• **EXERCISE PROMPT**: Report every line of the entries below that contains the string "Medals", and copy each line in full.

Chart comprehension data
((
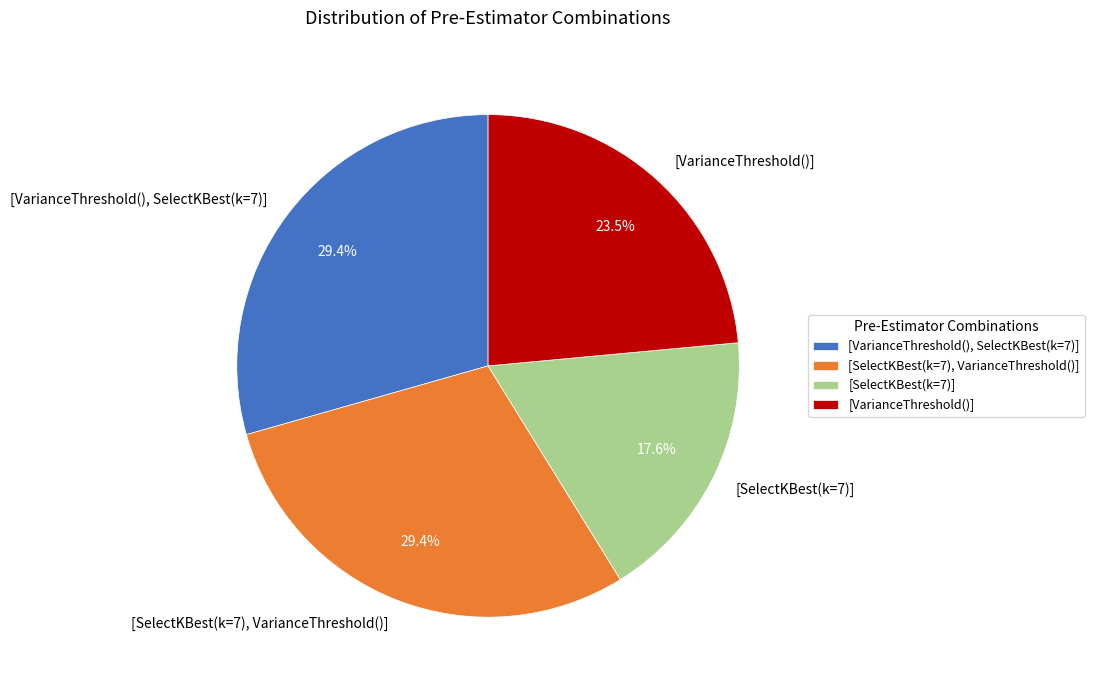

Is there any slice that represents more than half of the pie?

No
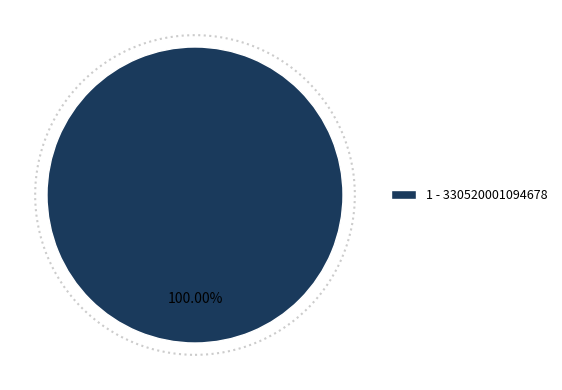

Is there a majority slice in this chart?

Yes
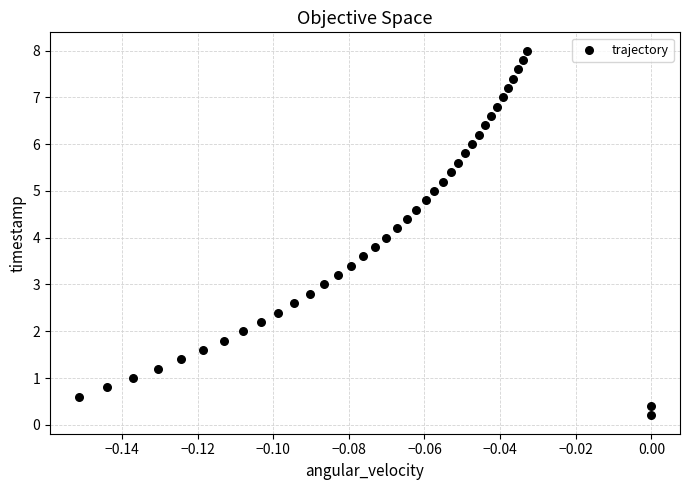

What is the range of Y values (max minus min)?

7.8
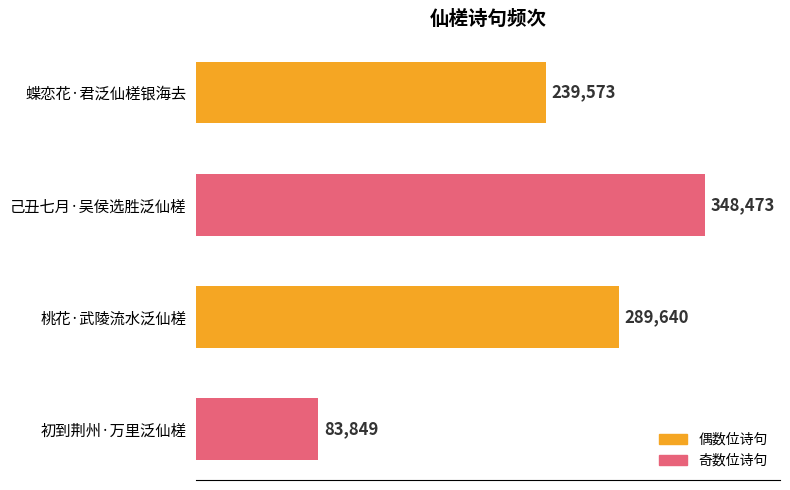

Reading top to bottom, extract all data points from this chart.

239573	348473	289640	83849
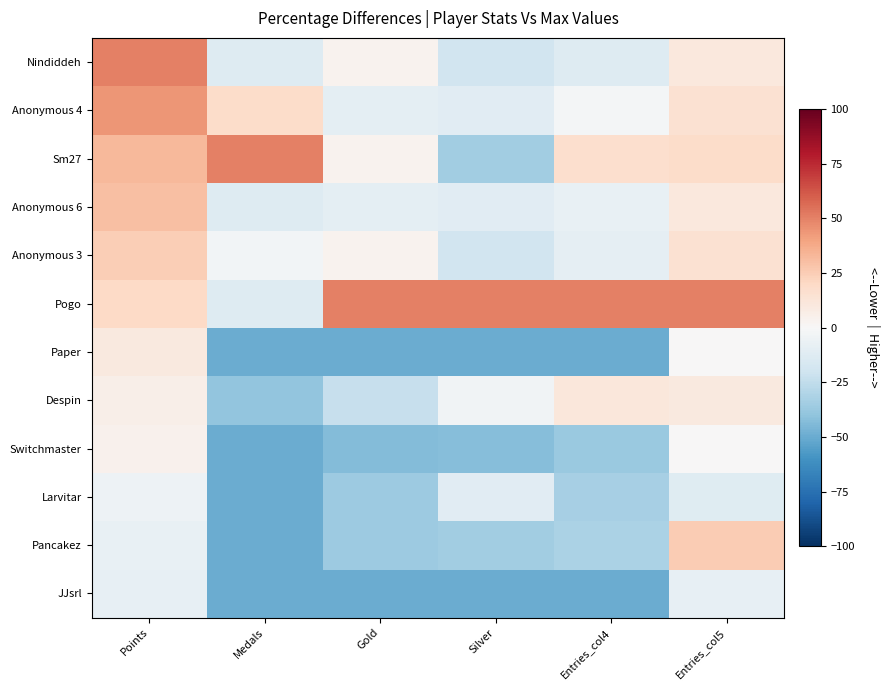

Reading right to left, transcribe all the data shown in this chart.

Nindiddeh: Entries_col5=10.9	Entries_col4=-13.0	Silver=-19.2	Gold=3.3	Medals=-13.2	Points=50.0
Anonymous 4: Entries_col5=15.2	Entries_col4=-1.9	Silver=-11.5	Gold=-10.0	Medals=18.4	Points=43.8
Sm27: Entries_col5=18.1	Entries_col4=16.7	Silver=-34.6	Gold=3.3	Medals=50.0	Points=32.5
Anonymous 6: Entries_col5=10.9	Entries_col4=-7.4	Silver=-11.5	Gold=-10.0	Medals=-13.2	Points=30.4
Anonymous 3: Entries_col5=15.2	Entries_col4=-9.3	Silver=-19.2	Gold=3.3	Medals=-2.6	Points=24.7
Pogo: Entries_col5=50.0	Entries_col4=50.0	Silver=50.0	Gold=50.0	Medals=-13.2	Points=19.8
Paper: Entries_col5=0.7	Entries_col4=-50.0	Silver=-50.0	Gold=-50.0	Medals=-50.0	Points=9.5
Despin: Entries_col5=9.4	Entries_col4=11.1	Silver=-3.8	Gold=-23.3	Medals=-39.5	Points=6.0
Switchmaster: Entries_col5=0.7	Entries_col4=-37.0	Silver=-42.3	Gold=-43.3	Medals=-50.0	Points=4.3
Larvitar: Entries_col5=-12.3	Entries_col4=-33.3	Silver=-11.5	Gold=-36.7	Medals=-50.0	Points=-5.0
Pancakez: Entries_col5=25.4	Entries_col4=-31.5	Silver=-34.6	Gold=-36.7	Medals=-50.0	Points=-7.5
JJsrl: Entries_col5=-8.0	Entries_col4=-50.0	Silver=-50.0	Gold=-50.0	Medals=-50.0	Points=-7.8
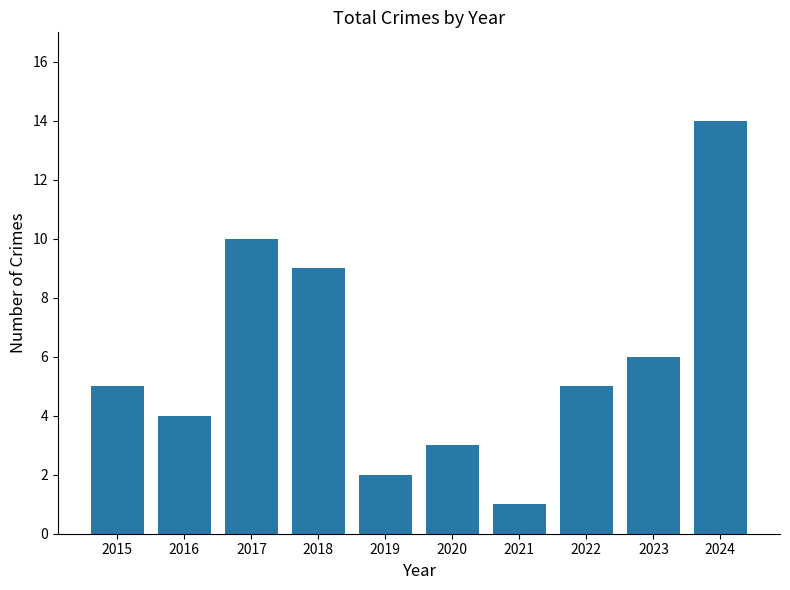

How many distinct data groups are displayed?

1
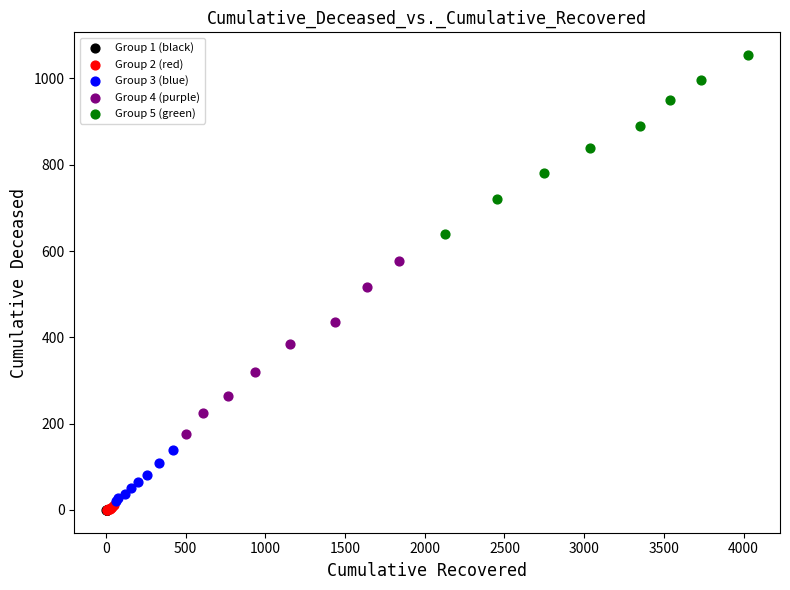

Which series contains the highest Y value?

Group 5 (green)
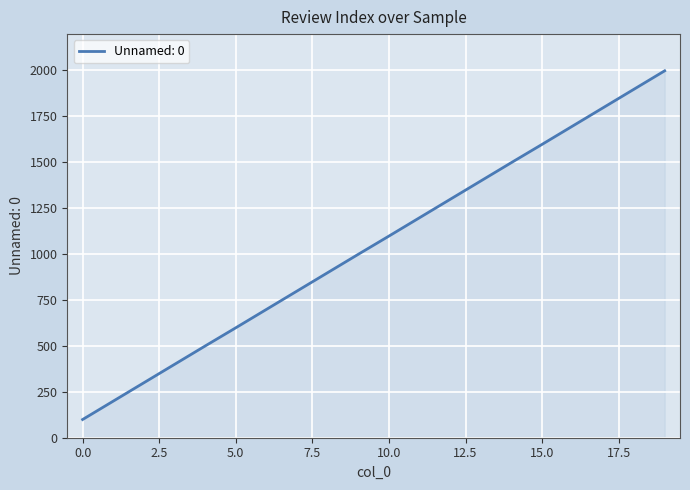

How many values are below 1097?

10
))
• **PROBLEM SOLUTION**:
Nindiddeh: Entries_col5=10.9	Entries_col4=-13.0	Silver=-19.2	Gold=3.3	Medals=-13.2	Points=50.0
Anonymous 4: Entries_col5=15.2	Entries_col4=-1.9	Silver=-11.5	Gold=-10.0	Medals=18.4	Points=43.8
Sm27: Entries_col5=18.1	Entries_col4=16.7	Silver=-34.6	Gold=3.3	Medals=50.0	Points=32.5
Anonymous 6: Entries_col5=10.9	Entries_col4=-7.4	Silver=-11.5	Gold=-10.0	Medals=-13.2	Points=30.4
Anonymous 3: Entries_col5=15.2	Entries_col4=-9.3	Silver=-19.2	Gold=3.3	Medals=-2.6	Points=24.7
Pogo: Entries_col5=50.0	Entries_col4=50.0	Silver=50.0	Gold=50.0	Medals=-13.2	Points=19.8
Paper: Entries_col5=0.7	Entries_col4=-50.0	Silver=-50.0	Gold=-50.0	Medals=-50.0	Points=9.5
Despin: Entries_col5=9.4	Entries_col4=11.1	Silver=-3.8	Gold=-23.3	Medals=-39.5	Points=6.0
Switchmaster: Entries_col5=0.7	Entries_col4=-37.0	Silver=-42.3	Gold=-43.3	Medals=-50.0	Points=4.3
Larvitar: Entries_col5=-12.3	Entries_col4=-33.3	Silver=-11.5	Gold=-36.7	Medals=-50.0	Points=-5.0
Pancakez: Entries_col5=25.4	Entries_col4=-31.5	Silver=-34.6	Gold=-36.7	Medals=-50.0	Points=-7.5
JJsrl: Entries_col5=-8.0	Entries_col4=-50.0	Silver=-50.0	Gold=-50.0	Medals=-50.0	Points=-7.8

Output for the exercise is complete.